In just one month, Danish startup Nonoba said it has signed up 100 customers for its GameRise content management system, which makes it easy for anyone to set up a professional-looking game web site.
Among the customers are four portals, including sites in the Netherlands, China, Slovenia and Portugal. GameRise lets casual game developers manage a catalog of games and display them in up to 26 different languages. It also provides tools to create and manage chat rooms, forum discussions, and mail templates for user feedback.
The Copenhagen-based company describes itself as a kind of Ning for casual games sites –a reference to internet entrepreneur Marc Andreessen’s Ning, which makes it easy for anyone to set up a social network. Developers just sign up and, upon receiving approval from Nonoba, can customize their own site as needed.
About 30 makers of Flash games were testing the tools since February, and we wrote about Nonoba when it debuted a month ago. The company was founded in 2008 with executives from Skype, Joose and Lycos Europe. The company raised an undisclosed amount of money in June, 2008 from Mangrove Capital Partners. The company is expanding its presence in the U.S. market.

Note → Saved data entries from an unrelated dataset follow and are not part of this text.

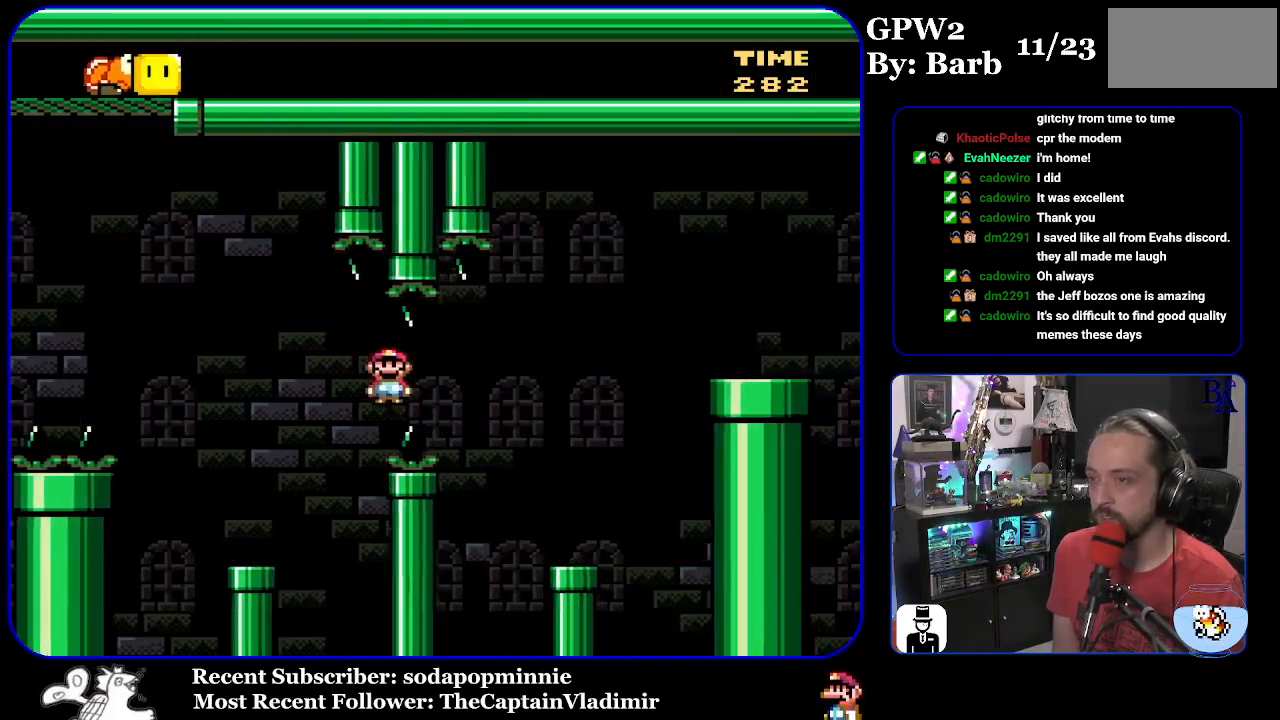
{"buttons": ["B", "Y"], "events": [[83, "A", "up"], [183, "X", "up"], [217, "Y", "down"], [300, "DPAD_RIGHT", "up"], [350, "DPAD_LEFT", "down"], [450, "B", "down"], [467, "DPAD_LEFT", "up"]]}
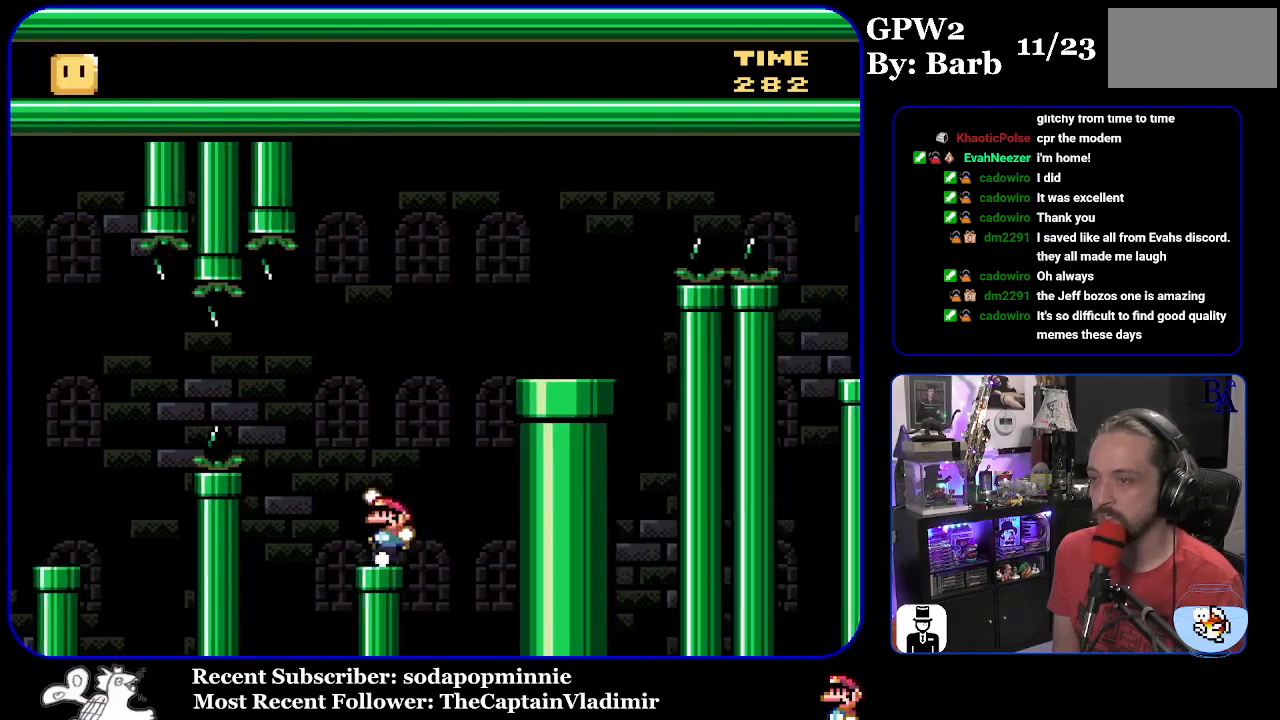
{"buttons": ["DPAD_RIGHT"], "events": [[17, "DPAD_RIGHT", "down"], [500, "B", "up"], [500, "Y", "up"]]}
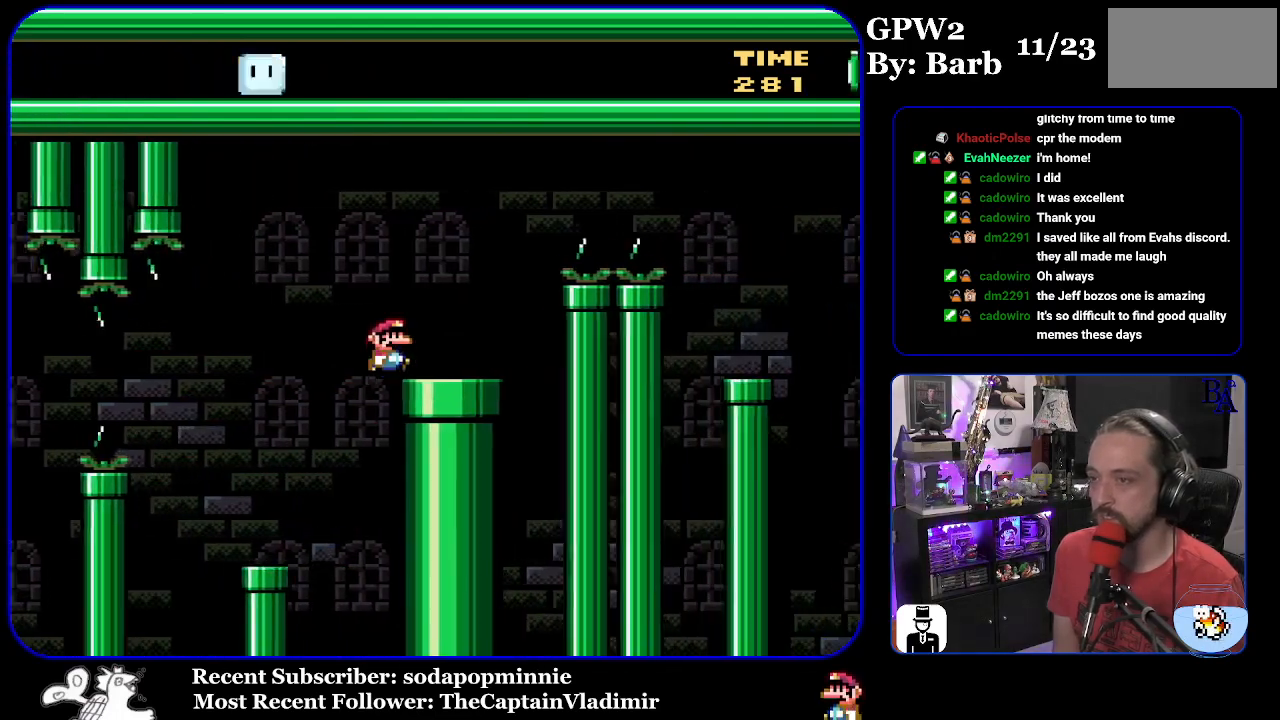
{"buttons": ["A", "X", "DPAD_RIGHT"], "events": [[100, "A", "down"], [100, "X", "down"]]}
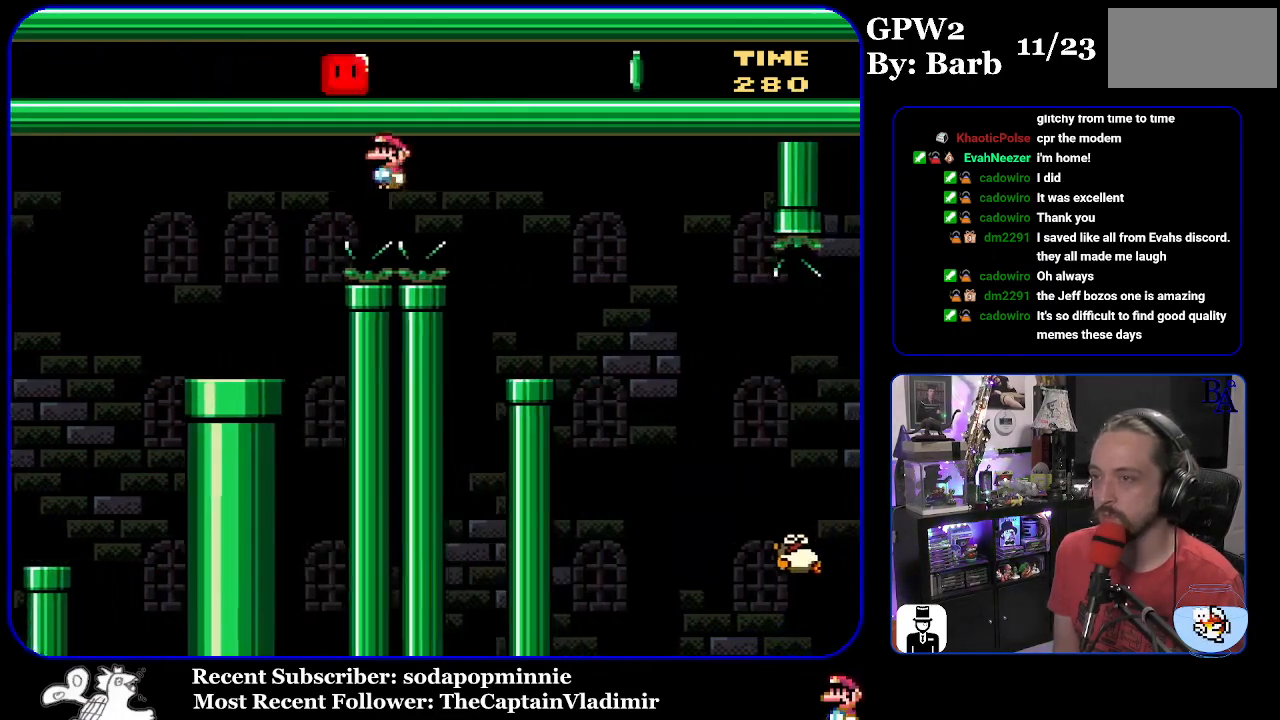
{"buttons": ["A", "X", "DPAD_RIGHT"], "events": [[17, "A", "up"], [167, "DPAD_RIGHT", "up"], [217, "DPAD_LEFT", "down"], [333, "DPAD_LEFT", "up"], [433, "DPAD_RIGHT", "down"], [450, "A", "down"]]}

Examples of the sites that use Nonoba are here, here, here and here. Besides providing the management system, Nonoba has software tools that make it easy to set up payment systems and multiplayer arenas for gamers. There are thousands of casual games — those that take a short time to play — on the web. Now Nonoba has made good progress toward making those games more viable and accessible to more consumers.
Still, it raises the question: are there just too many casual games out there?